First off, I have a java Document object representing an HTML page, say,
And I want to, with my program, get the text between the <title> </title> tags, so that I can know what the page's title is.
<title>Dumb HTML File</title>
<a href="http://tacorner.com/tsunami/dumb.html">Dumb link to self</a>
What I CAN do so far is get an Element object (javax.swing.text.Element) representing the <title> tag. I just cannot get the text between the <title> and </title> tags. I've spent a modest three hours digging through the API and trying stuff to no avail.
How do I access text between html tags with java? Is it possible with the Document interface and javax.swing.text.Element? If not, what do I need to do?
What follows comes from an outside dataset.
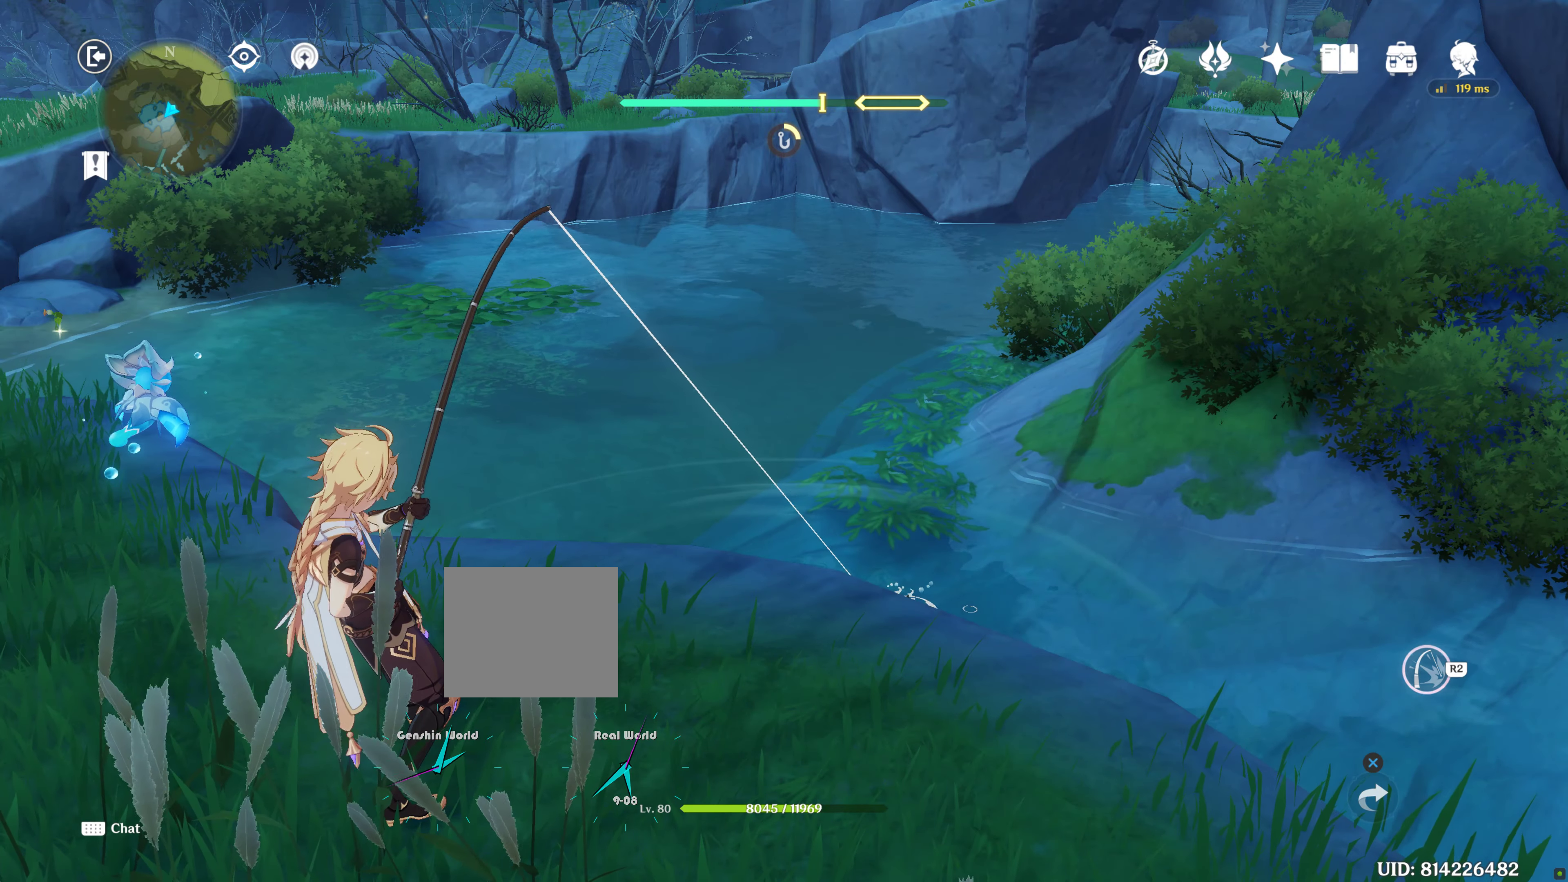
{"buttons": [], "left_stick": "center", "right_stick": "center", "events": [[383, "R2", "up"]]}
Second question. I've got a class extending JTextPane and displaying an HTML file. What I'd like to be able to do is call getDocument() or getStyledDocument() and get an object to work with. However, every call to those methods returns a default, empty document with none of the page's information.
There is one way to get a filled-in Document object, though: I have to have the HTML page link to itself. Then, once that link is clicked and the page navigates back to itself, the getDocument() and getStyledDocument() calls will give me a complete Document object.
Any ideas why that is, and what I can do to have getDocument() and getStyledDocument() work on the FIRST call?
Source Code: http://tsunami.tacorner.com/src/TsunamiWindow.java
Thanks in advance.